» КОРОТКАЯ ЗАДАЧА 1
Найдите в листинге все строки со словом «clef» и перепишите их. Регистр букв имеет значение.

» ОТРЫВОК ДЛЯ ЧТЕНИЯ
Мария Степанова: Продолжу то, о чём говорит Полина. Мы куда-то ездим, мы ловим этот зуд в себе, который заставляет отправиться на это самое место и встать там, где был дом или где не было дома, а просто свои или чужие стояли когда-то и не могли не глядеть на Волгу, на закат. Этот мир, который состоит из пустот, оставшихся после вынутых оттуда временем людей (а мир только из них и состоит), — кажется, что туда едешь за каким-то уверением, что найдёшь там письмо в бутылке. «Незапный мрак иль что-нибудь такое», как у Пушкина. Но каждый раз понимаешь, что ты туда приехала, именно чтобы найти ничего. Чтобы ещё и ещё раз тебя, как щенка, ткнули носом в набор невозможностей. Чтобы, может быть, ты в данном случае поняла: то, что я делаю, я делаю не потому, что меня об этом попросили, не потому, что это нужно мёртвым. Это нужно мне. Это разговор с пустотами, но он от этого не становится менее существующим. 

Ольга Лаврентьева: Маша очень точно сформулировала: «найти ничего». Приехать и найти ничего — кажется, это самая точная формулировка, лучшее описание этого ощущения. Погоня за миражом, за ускользающим прошлым, за рассыпающимися в памяти историями. Попытка попасть в чужую историю — ту, которую ты много раз слышал в детстве. Эти места существовали в твоей голове. Это путешествие — какая-то погоня за своими иллюзиями. В результате понимаешь, что дело не в месте. Дело в твоей голове. Это какая-то внутренняя история, не связанная с географией.

Лев Оборин: У меня есть вопрос к Илье: что нового изобрела современная литература в разговоре об исторической и семейной памяти? Почему, условно говоря, «Семейная хроника» Аксакова или «Наши» Довлатова — это не то, что мы обсуждаем сегодня? И какую роль в этом сыграла поэзия — коль скоро и Мария Степанова, и Полина Барскова работают с этими темами как прозаики и как поэты? Можно вспомнить ещё «Семейный архив» Бориса Херсонского, который в своё время стал прорывной книгой для разговора о «своих в истории». Итак, что нового предлагает современная словесность в разговоре о памяти — с филологической точки зрения?

Илья Кукулин: Я не уверен, что к этому нужно подходить именно с филологической точки зрения. Бывает так, что филология здесь становится инструментом, но не целью исследования. Здесь я должен прочитать три строфы одного стихотворения. Я считаю, что именно это стихотворение было одним из первых шагов к той специфике осмысления прошлого, которую мы видим сейчас в произведениях Бориса Херсонского, Марии Степановой, Полины Барсковой, Ольги Лаврентьевой. 

Здесь дом стоял. И тополь был. Ни дома,
Ни тополя. Но вдруг над головой
Я ощутил присутствие объёма,
Что комнатою звался угловой.

<...>

Прошли года, но мир пространства крепок,
И у пространства память так свежа,
Как будто там, вверху, воздушный слепок
Пропавшего навеки этажа.

Здесь новый дом построят непременно
И, может быть, посадят тополь тут,
Но заново отстроенные стены
С моими стенами не совпадут.

» ЗАПИСАННЫЕ ДАННЫЕ
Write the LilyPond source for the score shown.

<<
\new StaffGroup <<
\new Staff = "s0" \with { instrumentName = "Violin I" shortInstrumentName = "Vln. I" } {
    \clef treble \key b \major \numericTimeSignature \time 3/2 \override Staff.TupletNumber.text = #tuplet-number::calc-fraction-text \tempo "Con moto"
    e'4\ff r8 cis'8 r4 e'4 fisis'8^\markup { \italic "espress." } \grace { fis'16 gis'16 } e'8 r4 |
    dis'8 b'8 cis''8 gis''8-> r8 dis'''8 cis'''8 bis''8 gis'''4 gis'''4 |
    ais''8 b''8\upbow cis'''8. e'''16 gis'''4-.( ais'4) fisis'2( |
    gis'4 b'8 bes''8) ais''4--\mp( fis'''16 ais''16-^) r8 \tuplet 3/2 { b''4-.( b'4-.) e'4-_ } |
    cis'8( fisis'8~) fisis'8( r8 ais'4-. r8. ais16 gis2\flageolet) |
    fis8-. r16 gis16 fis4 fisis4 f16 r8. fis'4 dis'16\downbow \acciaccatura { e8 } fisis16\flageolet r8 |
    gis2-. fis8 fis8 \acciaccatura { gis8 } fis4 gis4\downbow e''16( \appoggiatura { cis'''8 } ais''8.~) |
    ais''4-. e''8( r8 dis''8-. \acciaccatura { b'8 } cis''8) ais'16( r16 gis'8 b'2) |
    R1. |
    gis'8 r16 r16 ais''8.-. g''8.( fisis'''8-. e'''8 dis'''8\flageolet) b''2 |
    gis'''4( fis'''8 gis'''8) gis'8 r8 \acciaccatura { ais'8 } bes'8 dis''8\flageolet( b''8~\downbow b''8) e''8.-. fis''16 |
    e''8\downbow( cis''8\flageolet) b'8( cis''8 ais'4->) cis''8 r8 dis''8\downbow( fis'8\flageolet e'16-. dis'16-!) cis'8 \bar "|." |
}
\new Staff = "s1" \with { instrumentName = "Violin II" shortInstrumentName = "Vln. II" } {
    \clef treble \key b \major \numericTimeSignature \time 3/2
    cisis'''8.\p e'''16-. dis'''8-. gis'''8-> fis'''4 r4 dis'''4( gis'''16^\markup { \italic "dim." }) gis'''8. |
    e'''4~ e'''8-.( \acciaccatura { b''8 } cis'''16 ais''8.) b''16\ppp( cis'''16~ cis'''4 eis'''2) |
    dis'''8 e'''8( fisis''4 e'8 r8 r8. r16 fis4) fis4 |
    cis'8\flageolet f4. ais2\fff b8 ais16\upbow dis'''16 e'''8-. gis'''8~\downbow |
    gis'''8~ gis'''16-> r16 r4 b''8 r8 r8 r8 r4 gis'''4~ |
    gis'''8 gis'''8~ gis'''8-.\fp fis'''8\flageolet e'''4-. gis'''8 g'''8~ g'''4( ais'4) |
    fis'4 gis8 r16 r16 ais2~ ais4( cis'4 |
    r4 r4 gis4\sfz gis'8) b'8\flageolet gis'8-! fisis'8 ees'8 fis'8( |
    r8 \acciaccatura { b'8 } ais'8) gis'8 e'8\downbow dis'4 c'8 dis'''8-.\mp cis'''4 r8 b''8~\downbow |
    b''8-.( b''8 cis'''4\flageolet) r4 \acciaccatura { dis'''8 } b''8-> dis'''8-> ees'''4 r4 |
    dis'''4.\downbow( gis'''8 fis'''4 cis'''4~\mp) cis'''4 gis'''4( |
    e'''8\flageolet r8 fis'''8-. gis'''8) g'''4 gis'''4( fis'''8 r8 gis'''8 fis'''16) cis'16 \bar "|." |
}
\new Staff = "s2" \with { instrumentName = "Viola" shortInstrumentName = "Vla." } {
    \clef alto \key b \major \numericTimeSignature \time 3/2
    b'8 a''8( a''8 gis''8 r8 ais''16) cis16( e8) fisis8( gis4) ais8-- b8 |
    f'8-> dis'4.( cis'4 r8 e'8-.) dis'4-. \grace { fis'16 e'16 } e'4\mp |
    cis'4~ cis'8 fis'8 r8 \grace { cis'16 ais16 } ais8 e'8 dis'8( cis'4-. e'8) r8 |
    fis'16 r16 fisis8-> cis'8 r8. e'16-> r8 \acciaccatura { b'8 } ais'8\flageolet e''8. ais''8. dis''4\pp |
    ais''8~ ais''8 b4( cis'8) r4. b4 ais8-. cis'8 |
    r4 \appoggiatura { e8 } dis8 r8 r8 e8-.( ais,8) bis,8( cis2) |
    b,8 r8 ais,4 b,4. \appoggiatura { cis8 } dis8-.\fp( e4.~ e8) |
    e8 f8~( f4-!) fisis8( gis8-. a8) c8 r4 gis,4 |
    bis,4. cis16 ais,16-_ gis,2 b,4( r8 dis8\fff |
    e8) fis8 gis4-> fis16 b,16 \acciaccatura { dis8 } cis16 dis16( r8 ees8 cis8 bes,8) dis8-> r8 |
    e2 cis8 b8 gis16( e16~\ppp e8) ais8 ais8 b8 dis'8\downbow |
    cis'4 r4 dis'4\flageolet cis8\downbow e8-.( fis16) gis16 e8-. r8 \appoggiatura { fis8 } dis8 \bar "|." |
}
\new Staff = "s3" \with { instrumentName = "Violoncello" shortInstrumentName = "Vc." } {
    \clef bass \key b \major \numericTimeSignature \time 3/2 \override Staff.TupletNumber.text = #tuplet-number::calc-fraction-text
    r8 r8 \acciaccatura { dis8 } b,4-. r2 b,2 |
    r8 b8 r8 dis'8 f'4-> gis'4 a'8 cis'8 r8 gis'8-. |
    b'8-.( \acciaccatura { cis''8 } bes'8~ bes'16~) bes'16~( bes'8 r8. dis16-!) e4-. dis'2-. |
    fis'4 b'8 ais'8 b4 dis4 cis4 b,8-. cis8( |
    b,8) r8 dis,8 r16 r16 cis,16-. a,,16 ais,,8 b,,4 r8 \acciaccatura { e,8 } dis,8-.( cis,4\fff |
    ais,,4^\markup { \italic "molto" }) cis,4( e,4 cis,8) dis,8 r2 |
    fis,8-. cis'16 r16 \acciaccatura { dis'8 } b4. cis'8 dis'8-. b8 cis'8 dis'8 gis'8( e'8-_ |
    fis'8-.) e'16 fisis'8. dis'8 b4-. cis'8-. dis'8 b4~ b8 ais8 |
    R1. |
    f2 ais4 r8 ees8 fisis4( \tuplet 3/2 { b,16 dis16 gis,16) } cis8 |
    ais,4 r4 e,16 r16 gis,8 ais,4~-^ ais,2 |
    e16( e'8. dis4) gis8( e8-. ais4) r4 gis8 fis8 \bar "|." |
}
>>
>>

» КОРОТКАЯ ЗАДАЧА 2
Какую книгу Бориса Херсонского Лев Оборин в отрывке для чтения называет прорывной для разговора о «своих в истории»?

» ПРАВИЛЬНЫЙ ОТВЕТ 1
    \clef treble \key b \major \numericTimeSignature \time 3/2 \override Staff.TupletNumber.text = #tuplet-number::calc-fraction-text \tempo "Con moto"
    \clef treble \key b \major \numericTimeSignature \time 3/2
    \clef alto \key b \major \numericTimeSignature \time 3/2
    \clef bass \key b \major \numericTimeSignature \time 3/2 \override Staff.TupletNumber.text = #tuplet-number::calc-fraction-text

» ПРАВИЛЬНЫЙ ОТВЕТ 2
«Семейный архив».